2. Short reminders during the day
Use this idea as a gentle reset:
- Before a difficult conversation:
“Love, which created me, is what I am. Love, which created them, is what they are.”
- When you feel stressed or anxious:
“I feel afraid right now, but Love, which created me, is what I am.”
- When you catch yourself in self-criticism:
“I made a mistake, but Love, which created me, is what I am. My mistake does not change my Self.”

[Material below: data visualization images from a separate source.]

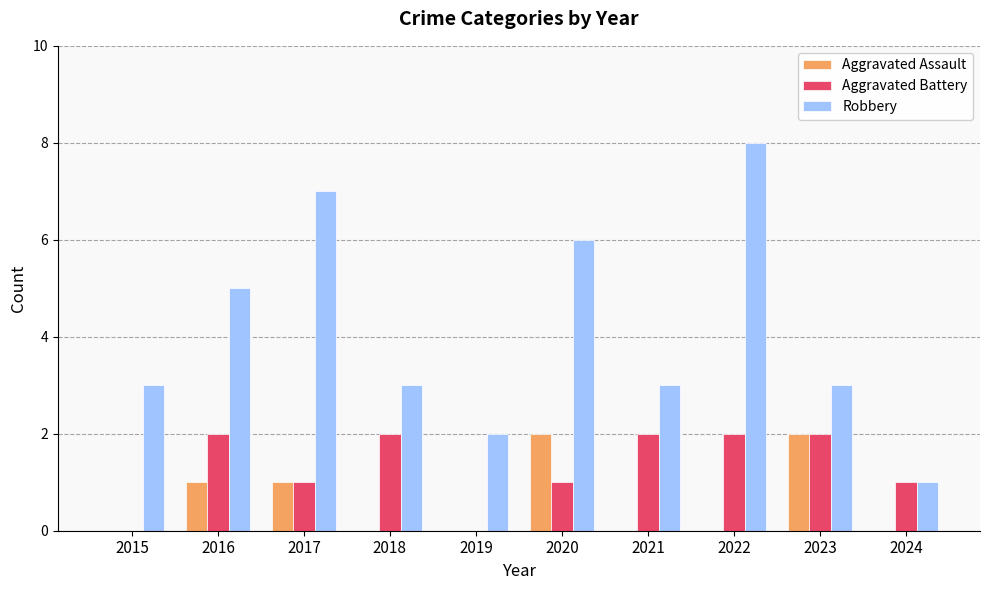

What is the maximum value shown in the chart?

8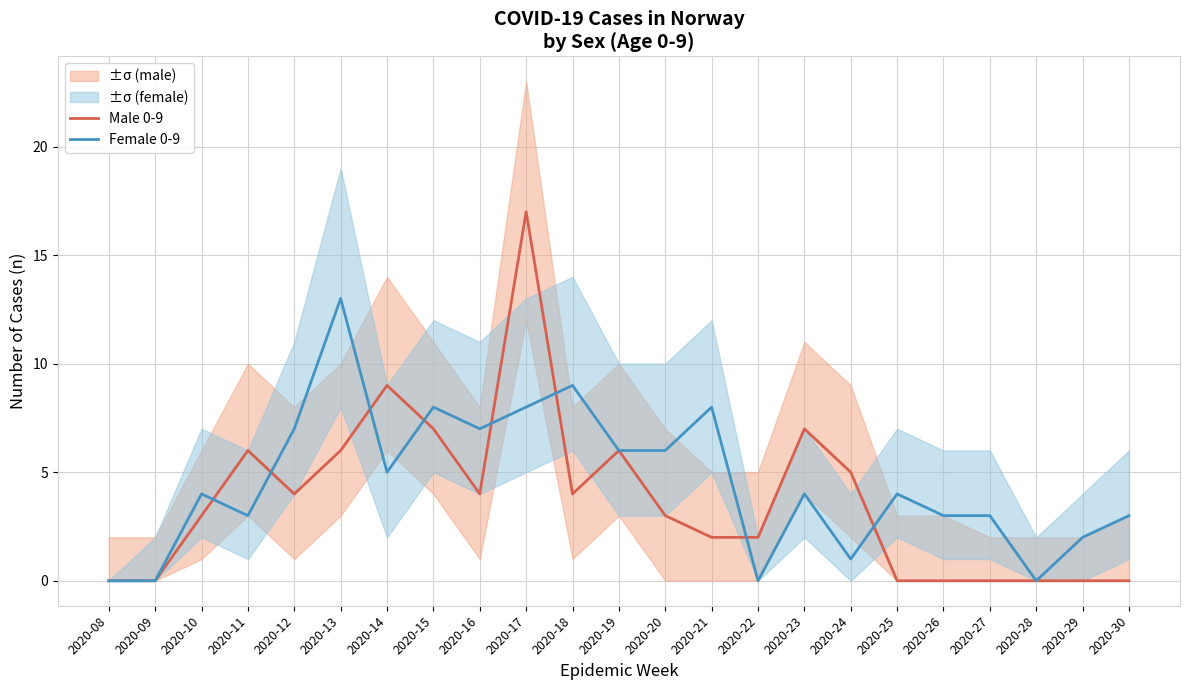

Which label corresponds to the largest value in the chart?

2020-17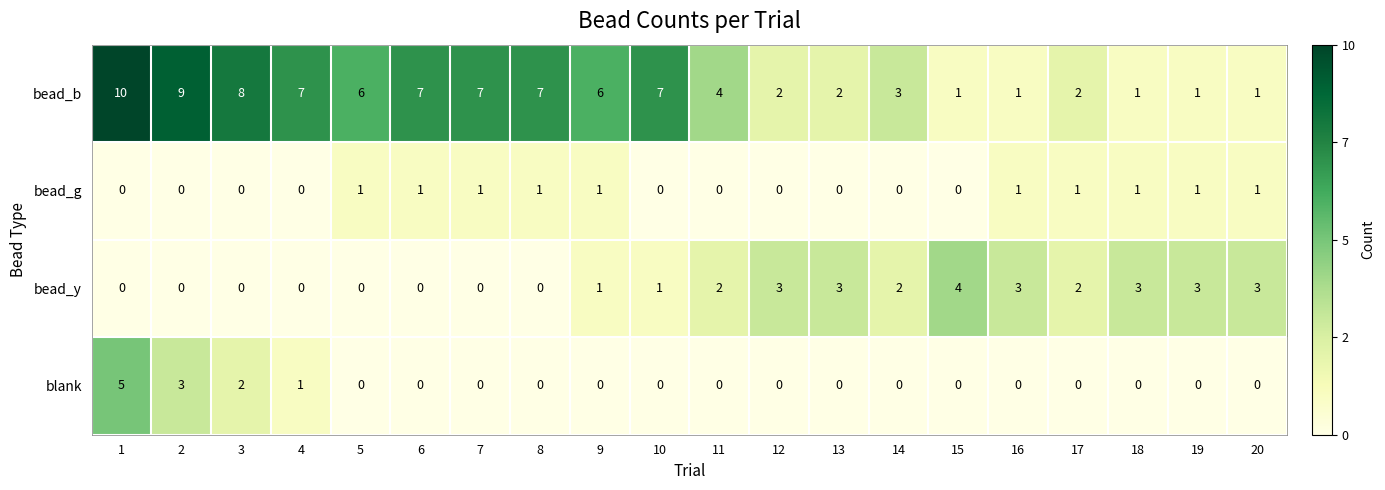

Count the number of categories in the chart.

20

Even a few seconds of sincere remembrance can shift your inner climate.
3. Evening reflection
Before sleep, take a moment to look back over your day:
- Where did I forget that I am Love?
- Where did I remember, even briefly?
Then say:
- “Whatever I seemed to be today, Love, which created me, is what I am now and always.”
- “I rest in that.”
Comparable ACIM Lessons
This lesson is closely connected to several others:
- **Lesson 67: “Love created me like itself.”**
Almost the same idea, emphasizing that you share the nature of your Creator.
- **Lesson 94: “I am as God created me.”**
Repeats the central identity statement of the Course. Lesson 229 is another angle on this same truth.
- **Lesson 127: “There is no love but God’s.”**
Clarifies what Love actually is, so you can better understand what it means to say you are Love.
- **Lesson 191: “I am the holy Son of God Himself.”**
A bold statement of your true Identity, beyond all roles and stories.
- **Lesson 224: “God is my Father, and He loves His Son.”**
Affirms the relationship between you and your Source, which underlies Lesson 229.
All of these lessons are slowly undoing the ego’s central claim: that you are something other than what God created.
Closing Thought
You do not have to make yourself worthy of Love. You were created by Love, as Love, and nothing has ever changed that. Today, you are simply allowing yourself to remember.
Let this be enough for today:
“Love, which created me, is what I am.”
Rest in that, as often and as gently as you can.